Thursday, November 18, 2010

LAST CHILD IN THE WOODS: Saving Our Children from Nature-Deficit Disorder by Richard Louv

"Unlike television, nature can not steal your time; it amplifies it. Nature offers healing for a child living in a destructive family or neighborhood. It serves as a blank slate upon which a child draws and reinterprets the culture's fantasies. Nature inspires creativity in a child by demanding visualization and the full use of the senses."




"Many members of my generation grew into adulthood taking nature's gifts for granted; we assumed that generations to come would also receive these gifts. But something has changed. Now we see the emergence of what I have come to call nature-deficit disorder. This term is by no means a medical diagnosis, but it does offer a way to think about the problem and the possibilities - for children, and for the rest of us as well."




"I think often of a wonderfully honest comment made by Paul, a fourth-grader in San Diego: " I like to play indoors better, 'cause that's where all the electrical outlets are."
-Richard Louv

Monday, November 15, 2010

LAST CHILD IN THE WOODS: Saving Our Children from Nature-Deficit Disorder by Richard Louv

"Within the space of a few decades, the way children understand and experience nature has changed radically. The polarity of the relationship has reversed. Today, kids are aware of the global threats to the environment - but their physical contact, their intimacy with nature, is fading."
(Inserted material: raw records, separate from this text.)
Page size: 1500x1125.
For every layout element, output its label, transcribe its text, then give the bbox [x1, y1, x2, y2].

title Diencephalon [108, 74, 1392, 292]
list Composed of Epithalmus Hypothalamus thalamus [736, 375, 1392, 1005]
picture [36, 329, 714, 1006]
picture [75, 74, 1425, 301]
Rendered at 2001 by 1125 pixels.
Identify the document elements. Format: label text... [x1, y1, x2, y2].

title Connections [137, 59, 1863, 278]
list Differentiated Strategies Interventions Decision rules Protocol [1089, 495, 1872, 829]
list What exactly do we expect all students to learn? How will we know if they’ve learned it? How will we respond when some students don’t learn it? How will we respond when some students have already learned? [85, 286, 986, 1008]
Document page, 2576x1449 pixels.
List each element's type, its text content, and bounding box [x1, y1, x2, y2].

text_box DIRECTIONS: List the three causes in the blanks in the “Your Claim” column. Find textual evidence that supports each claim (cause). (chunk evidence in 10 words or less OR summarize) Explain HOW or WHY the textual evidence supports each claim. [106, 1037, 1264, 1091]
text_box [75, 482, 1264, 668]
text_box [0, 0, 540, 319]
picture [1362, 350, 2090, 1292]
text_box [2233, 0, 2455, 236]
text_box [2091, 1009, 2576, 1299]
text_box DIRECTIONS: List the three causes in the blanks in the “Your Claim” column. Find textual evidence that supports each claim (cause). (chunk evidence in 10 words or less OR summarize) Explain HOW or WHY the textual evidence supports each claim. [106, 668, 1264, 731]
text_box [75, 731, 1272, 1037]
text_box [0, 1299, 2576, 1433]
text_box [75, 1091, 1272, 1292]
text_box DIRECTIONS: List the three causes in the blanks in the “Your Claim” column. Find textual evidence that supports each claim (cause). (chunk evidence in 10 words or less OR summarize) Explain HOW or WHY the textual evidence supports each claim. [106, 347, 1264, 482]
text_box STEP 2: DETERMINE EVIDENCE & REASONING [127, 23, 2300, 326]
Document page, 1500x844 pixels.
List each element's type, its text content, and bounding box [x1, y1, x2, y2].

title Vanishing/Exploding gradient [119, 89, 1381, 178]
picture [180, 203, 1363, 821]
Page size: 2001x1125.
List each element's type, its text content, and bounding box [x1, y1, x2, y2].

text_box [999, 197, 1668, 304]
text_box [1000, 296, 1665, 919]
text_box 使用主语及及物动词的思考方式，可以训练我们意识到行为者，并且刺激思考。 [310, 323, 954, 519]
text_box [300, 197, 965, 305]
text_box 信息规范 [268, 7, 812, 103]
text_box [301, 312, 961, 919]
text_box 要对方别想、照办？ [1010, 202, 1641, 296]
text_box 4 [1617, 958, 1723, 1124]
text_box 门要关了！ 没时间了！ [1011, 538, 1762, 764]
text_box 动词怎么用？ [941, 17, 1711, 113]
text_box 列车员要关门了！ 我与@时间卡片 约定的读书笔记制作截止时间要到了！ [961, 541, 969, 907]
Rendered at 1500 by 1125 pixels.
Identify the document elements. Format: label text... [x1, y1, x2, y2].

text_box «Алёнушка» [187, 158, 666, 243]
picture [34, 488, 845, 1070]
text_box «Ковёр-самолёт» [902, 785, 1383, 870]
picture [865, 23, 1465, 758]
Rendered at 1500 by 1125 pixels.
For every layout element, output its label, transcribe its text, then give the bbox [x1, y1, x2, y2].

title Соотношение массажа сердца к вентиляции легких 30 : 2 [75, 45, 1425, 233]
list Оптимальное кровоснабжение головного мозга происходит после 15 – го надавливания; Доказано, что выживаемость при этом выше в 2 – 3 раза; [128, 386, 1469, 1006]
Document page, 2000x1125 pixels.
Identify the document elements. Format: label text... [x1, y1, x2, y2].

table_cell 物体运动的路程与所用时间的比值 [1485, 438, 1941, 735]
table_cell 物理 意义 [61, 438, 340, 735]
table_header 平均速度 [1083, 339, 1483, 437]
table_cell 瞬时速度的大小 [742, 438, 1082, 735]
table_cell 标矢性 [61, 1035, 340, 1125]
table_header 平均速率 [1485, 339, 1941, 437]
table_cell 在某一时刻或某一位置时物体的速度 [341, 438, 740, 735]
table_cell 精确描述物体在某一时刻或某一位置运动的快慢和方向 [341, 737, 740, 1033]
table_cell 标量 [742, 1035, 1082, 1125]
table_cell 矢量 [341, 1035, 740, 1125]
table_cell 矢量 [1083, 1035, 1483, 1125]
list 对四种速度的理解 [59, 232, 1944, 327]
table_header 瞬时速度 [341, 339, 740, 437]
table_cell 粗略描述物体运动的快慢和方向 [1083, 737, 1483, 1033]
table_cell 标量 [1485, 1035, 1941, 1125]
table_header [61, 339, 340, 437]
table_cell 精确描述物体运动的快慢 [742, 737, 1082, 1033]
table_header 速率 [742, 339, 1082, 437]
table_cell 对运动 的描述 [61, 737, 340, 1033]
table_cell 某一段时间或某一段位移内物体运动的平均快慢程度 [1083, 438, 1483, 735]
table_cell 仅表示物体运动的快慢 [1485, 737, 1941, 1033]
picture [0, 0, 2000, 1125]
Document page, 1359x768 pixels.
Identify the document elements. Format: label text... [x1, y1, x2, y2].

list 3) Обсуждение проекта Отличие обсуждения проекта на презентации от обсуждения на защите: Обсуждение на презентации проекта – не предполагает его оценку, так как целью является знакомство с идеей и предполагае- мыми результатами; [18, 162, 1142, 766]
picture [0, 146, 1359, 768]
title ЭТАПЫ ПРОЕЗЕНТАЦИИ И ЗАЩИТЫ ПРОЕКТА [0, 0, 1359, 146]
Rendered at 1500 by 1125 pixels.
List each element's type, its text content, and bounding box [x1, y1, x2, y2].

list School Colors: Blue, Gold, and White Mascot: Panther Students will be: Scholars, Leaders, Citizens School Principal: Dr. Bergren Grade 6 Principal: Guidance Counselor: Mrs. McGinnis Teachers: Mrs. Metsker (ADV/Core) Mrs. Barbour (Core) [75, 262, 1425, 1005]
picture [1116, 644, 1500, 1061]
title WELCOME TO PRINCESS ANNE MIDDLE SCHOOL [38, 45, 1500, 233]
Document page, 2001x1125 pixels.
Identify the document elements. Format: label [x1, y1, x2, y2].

"A kid today can likely tell you about the Amazon rain forest - but not the last time he or she explored the woods in solitude, or lay in a field listening to the wind and watching the clouds move."


"Yet, the very moment that the bond is breaking between the young and the natural world, a growing body of research links our mental, physical, and spiritual health directly to our association with nature - in positive ways. Several of these studies suggest that thoughtful exposure of youngsters to nature can even be a powerful form of therapy for attention-deficit disorders and other maladies. As one scientist puts it, we can now assume that just as children need good nutrition and adequate sleep, they may very well need contact with nature."